Copy out, without any changes, the part of the records that opens with the line containing "[205, 91, 258, 168]" and runs through the end of the records.

## Data for processing
== Segment start ==
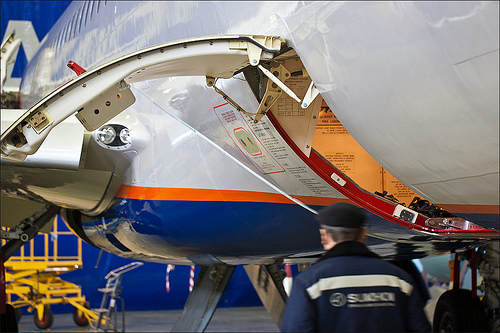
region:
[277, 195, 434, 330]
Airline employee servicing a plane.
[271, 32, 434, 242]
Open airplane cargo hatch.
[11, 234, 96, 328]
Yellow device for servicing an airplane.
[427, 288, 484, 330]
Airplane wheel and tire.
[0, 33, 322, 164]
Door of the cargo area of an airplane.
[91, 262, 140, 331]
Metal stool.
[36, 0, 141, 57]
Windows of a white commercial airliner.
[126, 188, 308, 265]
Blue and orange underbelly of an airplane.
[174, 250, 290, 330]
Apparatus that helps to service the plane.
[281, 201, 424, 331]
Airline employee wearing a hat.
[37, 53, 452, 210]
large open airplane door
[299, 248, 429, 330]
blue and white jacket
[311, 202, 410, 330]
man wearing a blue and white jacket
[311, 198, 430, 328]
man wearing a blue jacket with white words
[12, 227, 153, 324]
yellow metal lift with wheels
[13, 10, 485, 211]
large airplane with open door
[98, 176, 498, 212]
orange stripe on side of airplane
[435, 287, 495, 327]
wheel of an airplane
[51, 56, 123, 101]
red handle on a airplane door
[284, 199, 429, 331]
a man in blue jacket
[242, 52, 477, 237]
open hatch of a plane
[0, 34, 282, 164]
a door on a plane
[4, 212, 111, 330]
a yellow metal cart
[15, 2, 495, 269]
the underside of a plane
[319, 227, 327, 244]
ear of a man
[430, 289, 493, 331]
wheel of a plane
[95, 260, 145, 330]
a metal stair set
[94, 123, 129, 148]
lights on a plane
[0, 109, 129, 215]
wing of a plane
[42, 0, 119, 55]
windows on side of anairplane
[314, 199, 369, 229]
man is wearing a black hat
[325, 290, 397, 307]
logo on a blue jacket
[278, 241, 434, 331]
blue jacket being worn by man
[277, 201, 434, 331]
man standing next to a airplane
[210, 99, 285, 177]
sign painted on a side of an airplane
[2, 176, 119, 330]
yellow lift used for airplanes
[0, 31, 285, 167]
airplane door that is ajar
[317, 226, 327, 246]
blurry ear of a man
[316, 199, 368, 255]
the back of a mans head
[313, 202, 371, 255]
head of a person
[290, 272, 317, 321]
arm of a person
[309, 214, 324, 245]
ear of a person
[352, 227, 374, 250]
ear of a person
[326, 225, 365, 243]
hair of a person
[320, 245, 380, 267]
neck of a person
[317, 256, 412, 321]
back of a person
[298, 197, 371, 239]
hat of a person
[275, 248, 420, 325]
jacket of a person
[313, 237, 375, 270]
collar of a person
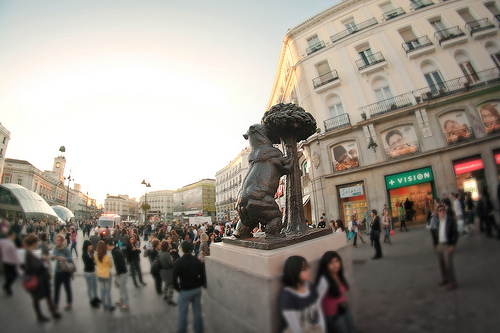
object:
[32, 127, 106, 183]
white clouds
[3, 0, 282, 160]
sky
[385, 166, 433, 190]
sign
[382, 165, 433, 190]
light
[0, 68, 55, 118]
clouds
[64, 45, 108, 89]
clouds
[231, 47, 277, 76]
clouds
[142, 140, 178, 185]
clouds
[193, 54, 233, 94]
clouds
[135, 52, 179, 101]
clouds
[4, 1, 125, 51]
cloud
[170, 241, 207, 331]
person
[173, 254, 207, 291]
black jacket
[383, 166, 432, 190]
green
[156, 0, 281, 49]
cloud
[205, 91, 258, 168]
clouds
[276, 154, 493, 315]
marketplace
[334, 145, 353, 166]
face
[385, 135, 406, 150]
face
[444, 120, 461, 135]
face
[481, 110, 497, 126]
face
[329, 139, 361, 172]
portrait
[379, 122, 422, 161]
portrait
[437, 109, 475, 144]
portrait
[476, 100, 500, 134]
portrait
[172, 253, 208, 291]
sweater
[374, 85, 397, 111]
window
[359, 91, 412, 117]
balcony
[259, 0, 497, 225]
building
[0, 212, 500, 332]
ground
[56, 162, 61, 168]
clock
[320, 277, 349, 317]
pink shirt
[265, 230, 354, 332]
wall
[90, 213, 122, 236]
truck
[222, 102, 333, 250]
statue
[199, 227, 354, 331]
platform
== Segment end ==
## Exercise response
[205, 91, 258, 168]
clouds
[276, 154, 493, 315]
marketplace
[334, 145, 353, 166]
face
[385, 135, 406, 150]
face
[444, 120, 461, 135]
face
[481, 110, 497, 126]
face
[329, 139, 361, 172]
portrait
[379, 122, 422, 161]
portrait
[437, 109, 475, 144]
portrait
[476, 100, 500, 134]
portrait
[172, 253, 208, 291]
sweater
[374, 85, 397, 111]
window
[359, 91, 412, 117]
balcony
[259, 0, 497, 225]
building
[0, 212, 500, 332]
ground
[56, 162, 61, 168]
clock
[320, 277, 349, 317]
pink shirt
[265, 230, 354, 332]
wall
[90, 213, 122, 236]
truck
[222, 102, 333, 250]
statue
[199, 227, 354, 331]
platform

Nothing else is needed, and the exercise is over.